Solving the heat equation in 1D

[docnet]

Homework Statement

solve the heat equation and the Burger's equation.

Relevant Equations

$$\begin{cases}
\partial_t\phi-\partial^2_x\phi=0 & \text{in}\quad (0,\infty)\times R \\ \phi(0,\cdot)=\psi & \text{on}\quad \{t=0\}\times R
\end{cases}$$

(3) To solve the initial value problem
$$\begin{cases}
\partial_t\phi-\partial^2_x\phi=0 & \text{in}\quad (0,\infty)\times R \\ \phi(0,\cdot)=\psi & \text{on}\quad \{t=0\}\times R
\end{cases}$$
we use the fundamental solution in 1D $$\Phi_1(t,x)=\frac{1}{\sqrt{4\pi t}}exp\Big(-\frac{x^2}{4t}\Big)$$ and the formula
$$\phi(t,x)=\int_R\Phi(t,x-y)u_0(y)dy$$
and
$$\psi=exp\Big(-\int\frac{g(x)}{2}dx\Big)$$
to give
$$\phi(t,x)=exp\Big(-\int\frac{g(x)}{2}dx\Big)\int_R\Big[ \frac{1}{\sqrt{4\pi t}}exp\Big(-\frac{(x-y)^2}{4t}\Big)\Big]dy$$By the definition of the fundamental solution $\Phi$, the above integral converges to $1$ giving $$\phi(t,x) =exp\Big(-\int\frac{g(x)}{2}dx\Big)$$
(4) The solution $u$ of the Burger's equation with viscosity is given by the substitution formula
$$u(t,x)=\frac{-2}{\phi(t,x)}\partial_x\phi(t,x)$$
$$=\frac{-2}{exp\Big(-\int\frac{g(x)}{2}dx\Big)}\partial_x\Big[ exp\Big(-\int\frac{g(x)}{2}dx\Big)\Big]$$
$$=2\partial x \Big[\int\frac{g(x)}{2}dx\Big]=\boxed{g(x)}$$

 

[Orodruin]

Your $\phi$ is not a solution to the heat equation. Note that when you solve the heat equation you need to insert the initial condition as a function of the integration variable. This will mean that you cannot take it outside the integral in the fashion you have done.

 

[docnet]

Your $\phi$ is not a solution to the heat equation. Note that when you solve the heat equation you need to insert the initial condition as a function of the integration variable. This will mean that you cannot take it outside the integral in the fashion you have done.

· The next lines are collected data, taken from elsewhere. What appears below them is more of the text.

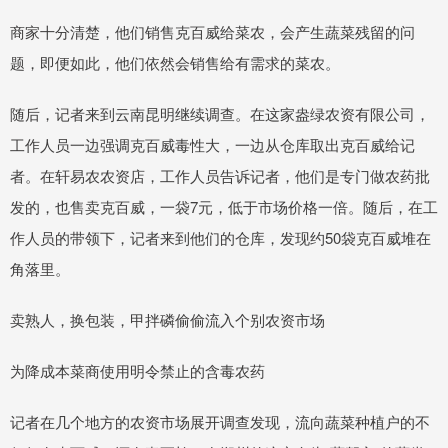
商家十分清楚，他们销售克百威给菜农，会产生蔬菜残留的问
题，即便如此，他们依然会销售给有需求的菜农。
随后，记者来到云南昆明继续调查。在这家盎绿农资有限公司，
工作人员一边强调克百威毒性大，一边从仓库取出克百威给记
者。在轩易农农资店，工作人员告诉记者，他们是专门做农药批
发的，也售卖克百威，一袋7元，低于市场价格一倍。随后，在工
作人员的带领下，记者来到他们的仓库，发现约50袋克百威堆在
角落里。
卖熟人，换包装，甲拌磷偷偷流入个别农资市场
为降成本菜商使用明令禁止的含毒农药
记者在几个地方的农资市场展开调查发现，流向蔬菜种植户的不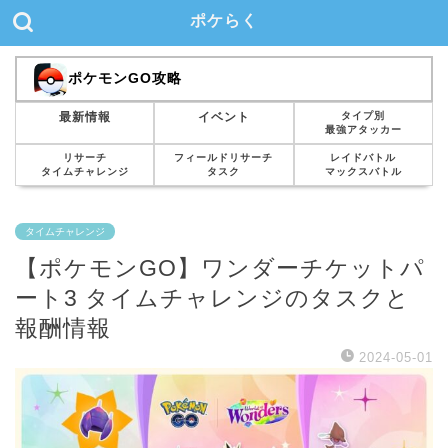
ポケらく
ポケモンGO攻略
タイプ別
最新情報
イベント
最強アタッカー
リサーチ
フィールドリサーチ
レイドバトル
タイムチャレンジ
タスク
マックスバトル
タイムチャレンジ
【ポケモンGO】ワンダーチケットパ
ート3 タイムチャレンジのタスクと
報酬情報
2024-05-01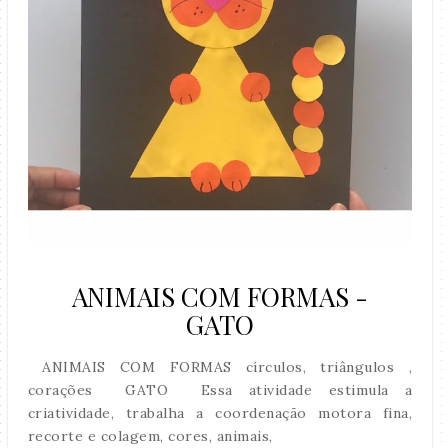
ANIMAIS COM FORMAS -
GATO
ANIMAIS COM FORMAS círculos, triângulos ,
corações GATO Essa atividade estimula a
criatividade, trabalha a coordenação motora fina,
recorte e colagem, cores, animais,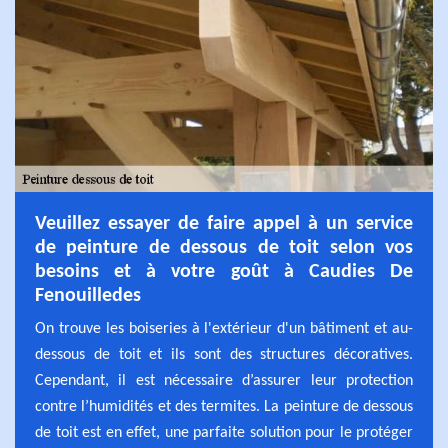
Veuillez essayer de faire appel à un service
de peinture de dessous de toit selon vos
besoins et à votre goût à Caudies De
Fenouilledes
On trouve les boiseries à l'extérieur d'un bâtiment et au-
dessous de toit et ils sont des structures décoratives.
Cependant, il est nécessaire d’assurer leur protection
contre l’humidités et des termites. La peinture de dessous
de toit est en effet, une parfaite solution pour le protéger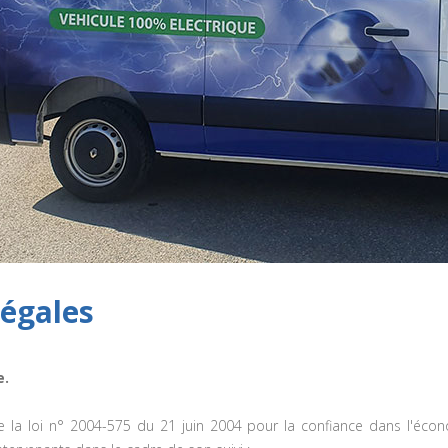
égales
e.
de la loi n° 2004-575 du 21 juin 2004 pour la confiance dans l'écono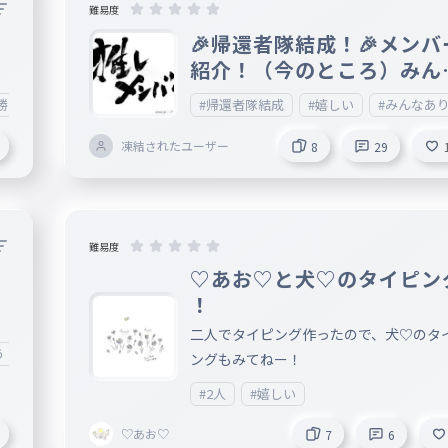
の
難易度
の
た
🎉帰還者隊結成！🎉メンバ
紹介！（今のところ）みん
ありがとう！
勝
#嬉しい
#一学期の一番最初らへん
#帰還者隊結成
#嬉しい
#みんなあ
凍結されたユーザー
8
29
難易度
♡あお♡と犬♡のタイピン
！
二人でタイピング作ったので、犬♡のタ
う！
#嬉しい
#最高
#気分アゲアゲ
ングもみてねー！
#2人
#嬉しい
♡あお♡
7
6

Thanks! after some sleep, I go through the problem again to find the same answer by chance.

(3) To solve the following initial value problem
$$\begin{cases}
\partial_t\phi-\partial^2_x\phi=0 & \text{in}\quad (0,\infty)\times R \\ \phi(0,\cdot)=\psi & \text{on}\quad \{t=0\}\times R
\end{cases}$$
we use the fundamental solution in 1D $$\Phi_1(t,x)=\frac{1}{\sqrt{4\pi t}}exp\Big(-\frac{x^2}{4t}\Big)$$ and the formula
$$\phi(t,x)=\int_R\Phi(t,x-y)u_0(y)dy$$
and
$$ \phi(0,x)=exp(-\int\frac{g}{2}dx)=\boxed{ C\cdot exp\big({{-\frac{G(x)}{2}}\big)}}$$
to give
$$\phi(t,x)=\int_R\Big[ \frac{1}{\sqrt{4\pi t}}exp\Big(-\frac{(x-y)^2}{4t}\Big)\cdot C\cdot exp\Big({-\frac{G(y)}{2}}\Big)\Big]dy$$
$$=C\cdot\int_R\Big[ \frac{1}{\sqrt{4\pi t}} exp\Big(-\frac{(x-y)^2}{4t}-\frac{G(y)}{2}\Big)\Big]dy$$
The above integral converges to (hope no one asks me how i know this)
$$\phi(t,x)=C\cdot exp\Big(-\frac{G(y)}{2}\Big)$$
(4) The solution $u$ of the Burger's equation with viscosity is given by the substitution formula
$$u(t,x)=\frac{-2}{\phi(t,x)}\partial_x\phi(t,x)$$
$$\Rightarrow\frac{-2}{C\cdot exp\Big(-\frac{G(y)}{2}\Big)}\partial_x\Big[ C\cdot exp\Big(-\frac{G(y)}{2}\Big)\Big]$$
$$=2\cdot \partial x \Big[-\frac{G(y)}{2}+C\Big]\Rightarrow\boxed{u(t,x)=g(x)}$$

 

[Orodruin]

The above integral converges to (hope no one asks me how i know this)

How do you know this?